START Data provided
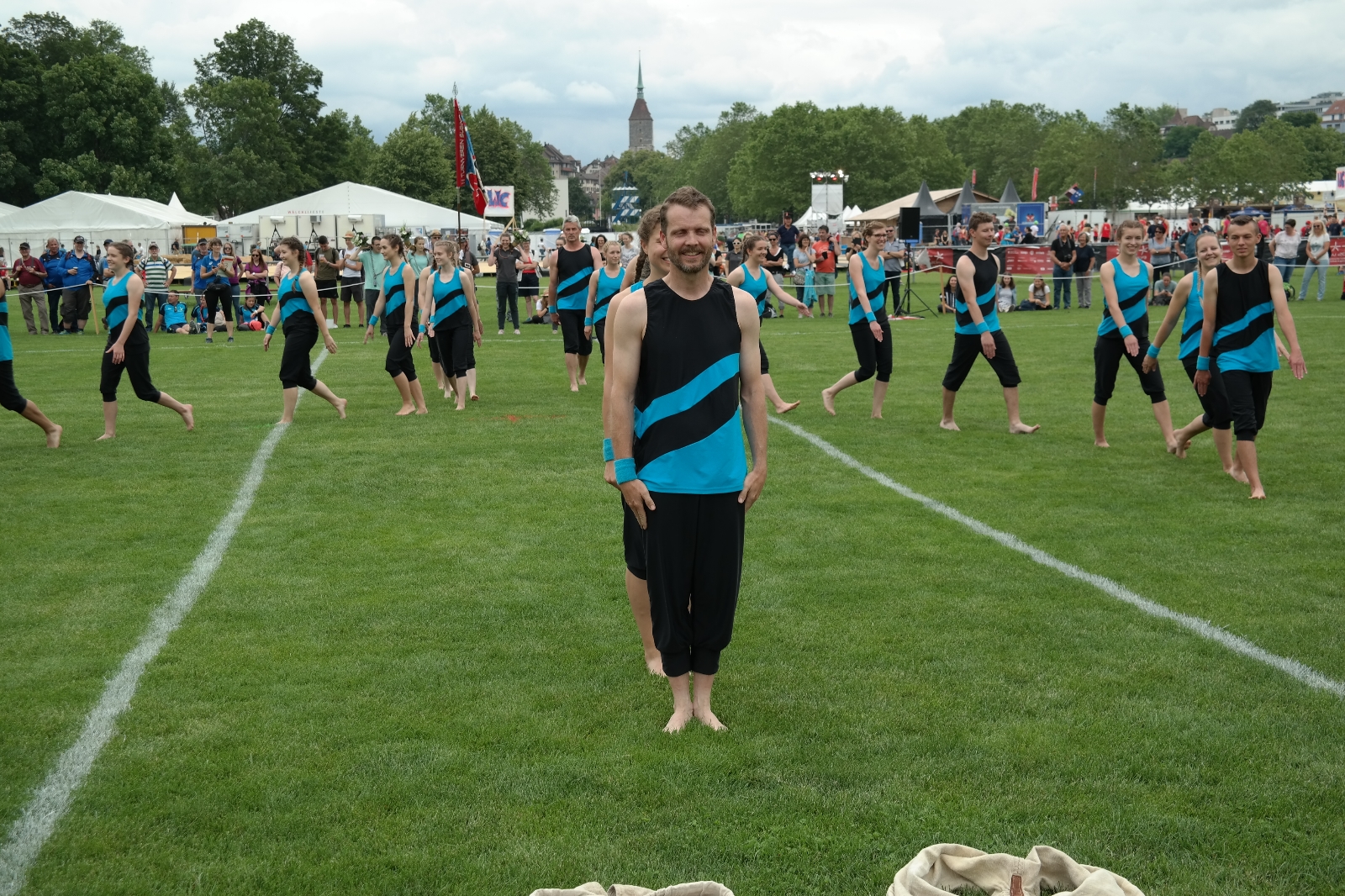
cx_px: 672
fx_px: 1868
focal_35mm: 50
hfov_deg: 39.6
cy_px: 448
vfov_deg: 27.0
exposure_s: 1/250
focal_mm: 33
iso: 100
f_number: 6.3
END Data provided
[Job]
Excluding every picture, set down the listing exactly.

[Answer section]
cx_px: 672
fx_px: 1868
focal_35mm: 50
hfov_deg: 39.6
cy_px: 448
vfov_deg: 27.0
exposure_s: 1/250
focal_mm: 33
iso: 100
f_number: 6.3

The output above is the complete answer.